● **Task description**
Below are some records. Return exactly the lines from the one with "In this photo, give" to the one with "2) panel <box>358,477,828,992</box>", and nothing else.

● **Material provided**

::::::

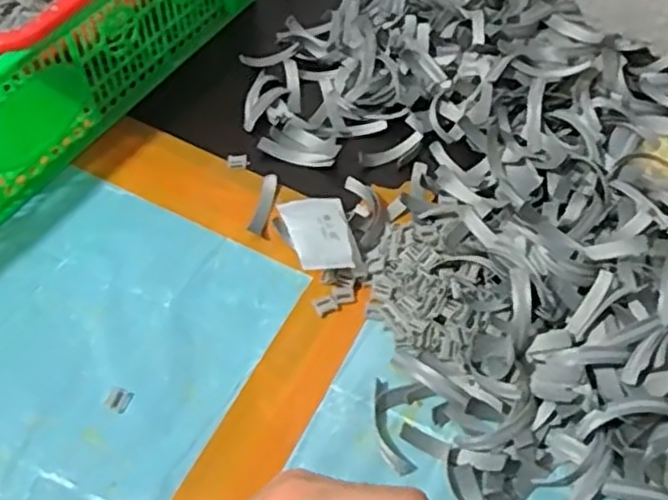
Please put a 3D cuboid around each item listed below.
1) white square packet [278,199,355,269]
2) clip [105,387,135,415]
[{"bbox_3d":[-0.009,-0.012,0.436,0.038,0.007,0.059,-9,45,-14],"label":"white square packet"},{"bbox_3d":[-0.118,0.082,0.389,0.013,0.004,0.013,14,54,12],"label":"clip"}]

::::::

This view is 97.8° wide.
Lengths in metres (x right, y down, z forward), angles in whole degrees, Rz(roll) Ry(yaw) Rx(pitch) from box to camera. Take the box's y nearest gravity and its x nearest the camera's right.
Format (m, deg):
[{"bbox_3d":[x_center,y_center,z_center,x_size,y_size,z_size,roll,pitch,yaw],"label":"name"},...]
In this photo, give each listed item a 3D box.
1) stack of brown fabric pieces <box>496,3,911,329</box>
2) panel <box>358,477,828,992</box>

::::::

● **Output**
In this photo, give each listed item a 3D box.
1) stack of brown fabric pieces <box>496,3,911,329</box>
2) panel <box>358,477,828,992</box>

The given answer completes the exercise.